The Indian stand on the Maldives — allow the internal process to sort out the issues that has thrown up by the transfer of power from the former President, Mohamed Nasheed, to the new President Waheed Hassan Manik, and secondly, agree on an election date — has found wide acceptance among countries that have a strong interest in the Maldives.
The United States is fully behind the Indian line, a senior diplomat said. Sri Lanka, which issued a statement similar to that India put out after Dr. Waheed took over, has agreed that the internal process should be allowed to continue. In fact, Sri Lanka and India have been on the same page from February 7, the day Mr.
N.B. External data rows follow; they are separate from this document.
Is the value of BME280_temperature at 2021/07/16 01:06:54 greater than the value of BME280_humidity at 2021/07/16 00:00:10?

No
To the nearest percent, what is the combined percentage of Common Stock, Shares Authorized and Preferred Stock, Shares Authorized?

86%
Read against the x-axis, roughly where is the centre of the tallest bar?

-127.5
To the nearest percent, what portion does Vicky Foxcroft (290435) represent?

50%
Nasheed resigned from his post. Senior officials here described the line taken by India and Sri Lanka as one that only close allies can take on such an important regional issue.
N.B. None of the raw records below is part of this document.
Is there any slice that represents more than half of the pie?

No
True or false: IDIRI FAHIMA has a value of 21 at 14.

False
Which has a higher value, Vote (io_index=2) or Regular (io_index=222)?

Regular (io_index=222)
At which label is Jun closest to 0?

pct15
Reports from the Maldivian capital Male suggest that Bangladesh too has arrived at the same conclusion. Bangladesh has about 80,000 workers in the Maldives, compared to 30,000 from India and about 10,000 from Sri Lanka. The three south Asian countries provide the bulk of the labour force for the Maldives, especially to keep its resorts up and running.
Interactions that the Commonwealth and some members of the European Union, barring the Great Britain, have had with the Maldivian government and with the Indian High Commission in Male, suggest a remarkable convergence of views. While the main job of the Commonwealth Ministerial delegation was to assess the circumstances of the transfer of power, they were also briefed on the current ground situation.
Britain had issued a travel advisory, and has been seen as supporting Mr. Nasheed, though British diplomats stationed in Colombo, have dismissed this contention. The Commonwealth delegation has since left, and said that it would submit its report soon to the Commonwealth Ministerial Action Group.
The deadline set by Dr. Waheed for the Maldivian Democratic Party (to which Mr. Nasheed belongs) to join the government went by, with the MDP setting out preconditions to join the government. According to Minivan news, a Maldivian news website, the conditions included removing some Ministers, which MDP claims, were behind the coup. This demand will not find favour with Dr. Waheed.
But a government source said that the MDP would join the discussions to decide on the date for election. Pre-talk meetings were on to decide where the discussions could begin.